The documentation needs to support the level of service build at all times and that's part of that whole medical necessity piece.  And then the other thing is the service should be documented as soon as practical after it's provided in order to maintain an accurate medical record.  Different players and carriers have their standards I know that our Mac here in Michigan on the medical director has said no more than two days.  So I would ask the hypothetical question how many of you have records in your practice right now that are more than two days old that are incomplete and if you lived in Michigan and that was a Medicare patient you would have a problem.  So in our electronic health record world one of the problems that we saw was that um I want to not be political here.  When the Obama administration came in, they commissioned a five-year study to look at the interoperability and feasibility of electronic healthcare records, and so they were supposed to study just that and then six months in they said okay let's go let's implement it.  And so we had none of the rules in place that we might otherwise normally have because it was just moved so quickly into its implementation and because of the incentive payments for using electronic records many provider offices went to them very, very quickly and found that cutting and pasting was a really helpful tool to this some laborious new process that we have in having to type everything into the record or pulling forward information or information that is pulled forward by the system, and that's a problem.  You know, you can't open up a record and have it be complete.
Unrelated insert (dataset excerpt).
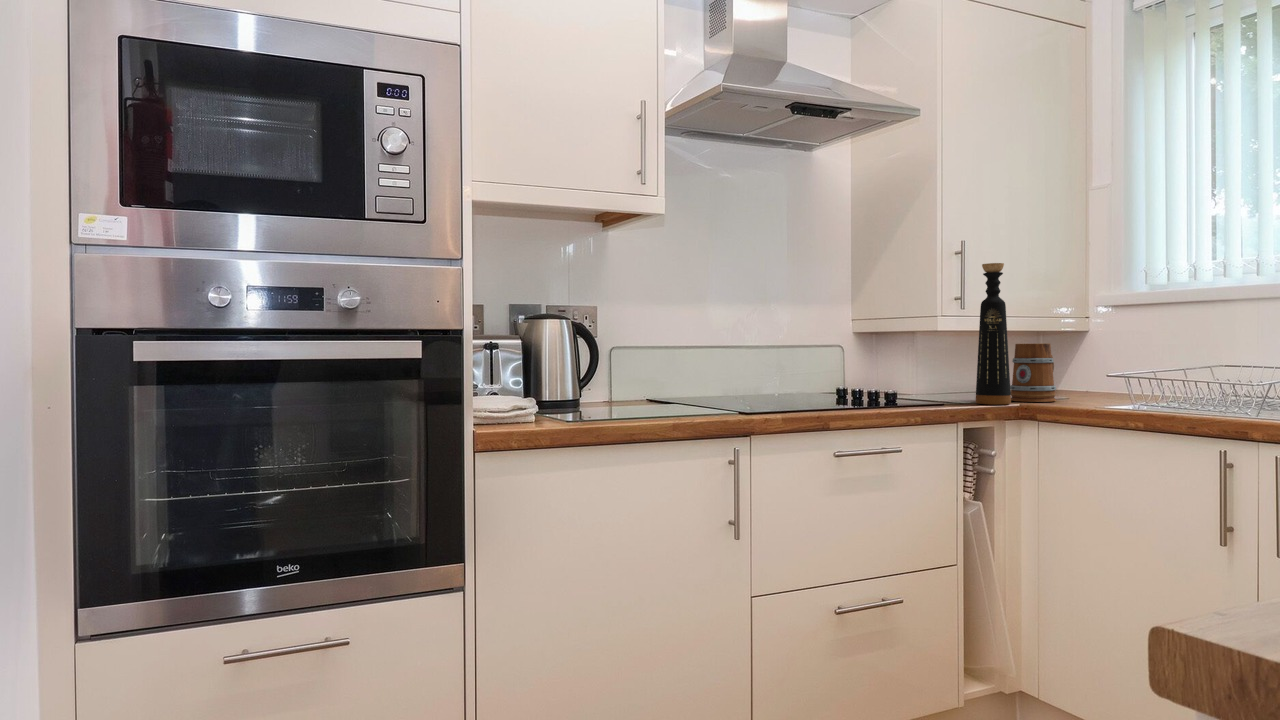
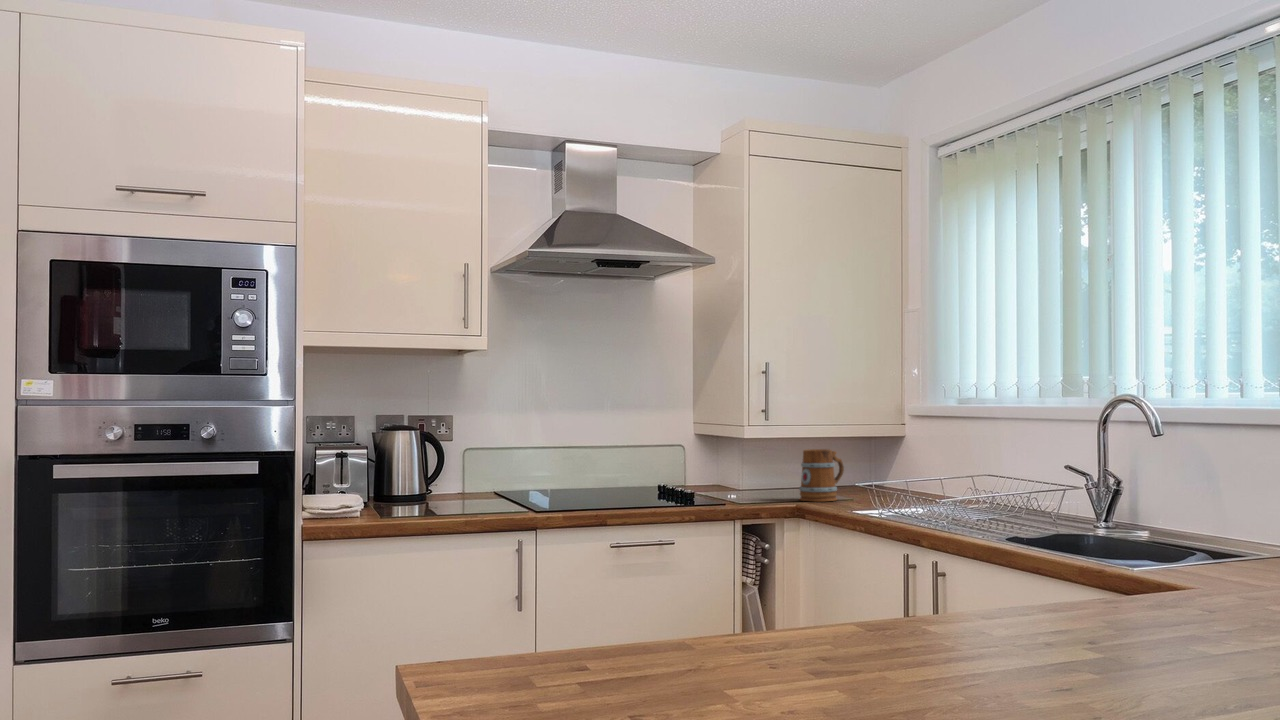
bottle: present [976,263,1011,405] -> none [757,384,785,504]

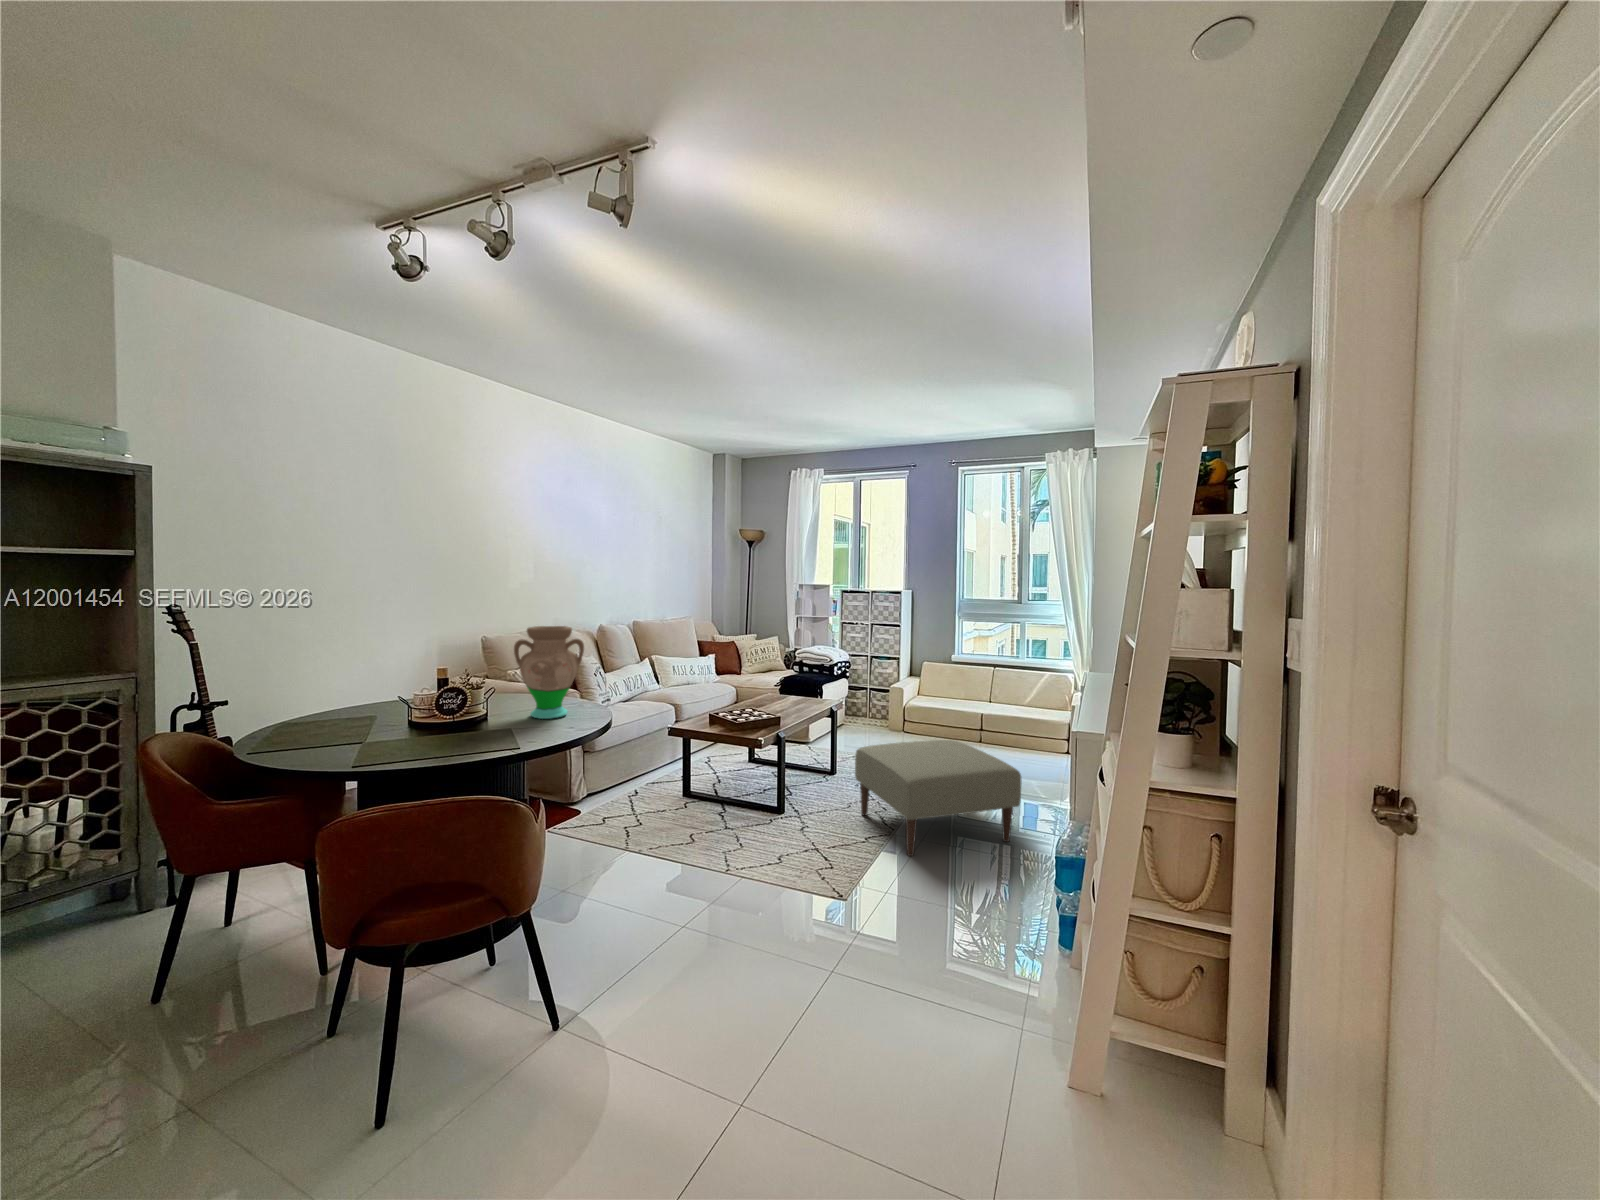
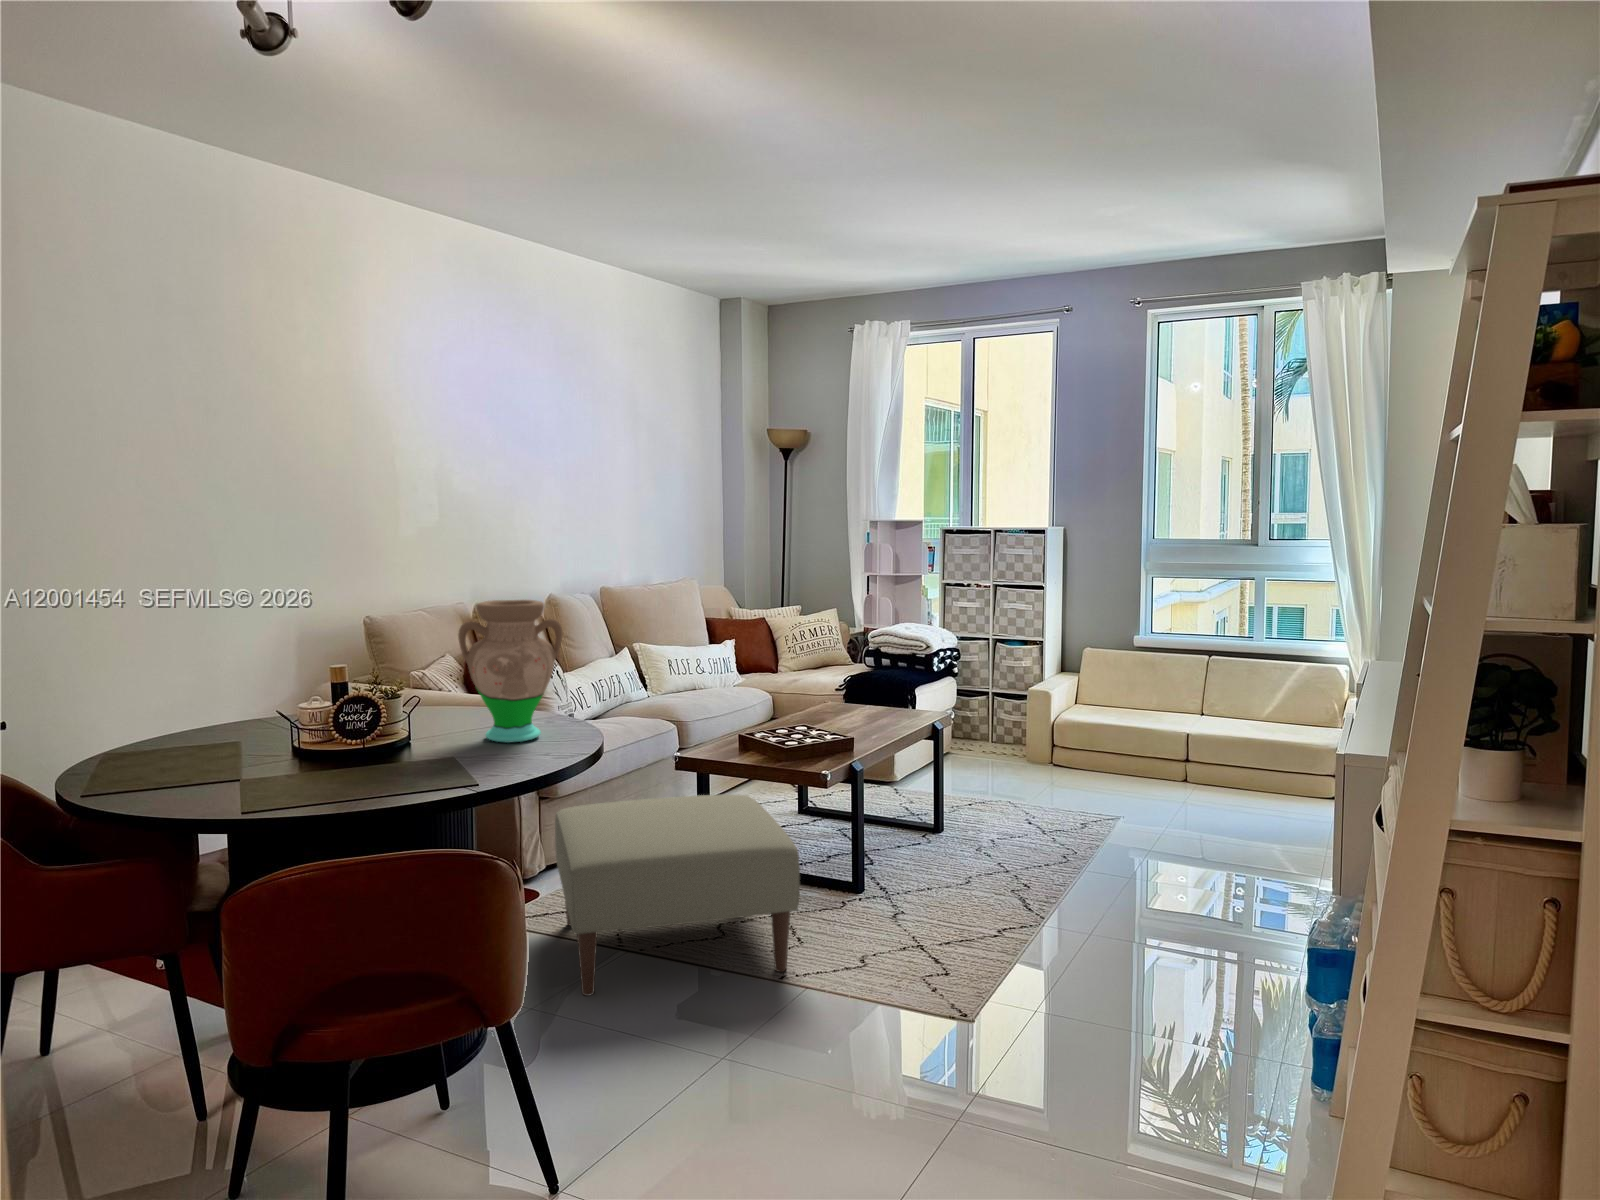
ottoman: present [855,740,1021,856] -> present [555,794,800,996]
I worked with a particular practice that had a problem with billing of visits where the patient hadn't come in the patient had cancelled the visitor had been a no show and like how is that happening.  And you know did some checking around to the jobs in the office and found out that one of the [indiscernible] [00:08:37] in order to try to get ahead would go in and prep “the chart for the provider.” And in doing so she would in essence look at the schedule why is the patient coming in, she put that in the chief complaint.  She pulled forward all of the review of systems, past family, social history as appropriate, pulled forward the last physical, pulled forward the last assessment and plan and that way there the doctor was already to look at it.  And what would happen at the end of the day if the patient didn't show and she didn't remember to delete that record that record would close out with the end of work day come into a cube it would get built out on many occasions.  So there's an entire and with good intentions, there's an entire record that in essence was false and that's fraud and that's going to get to in a lot of trouble.  So make sure that your system doesn't allow you to pull forward so much information you end up with a visit when the patient has never been seen that pre-population of data I know that they use this a lot in emergency room settings where they have used to be their T-notes.  Patient comes in with a sore throat, we pull out the T-note for sore throat and it tells us what we need to do, we can have the same kind of information happen now with electronic records, patient comes in with a sore throat it's going to repopulate a bunch of information.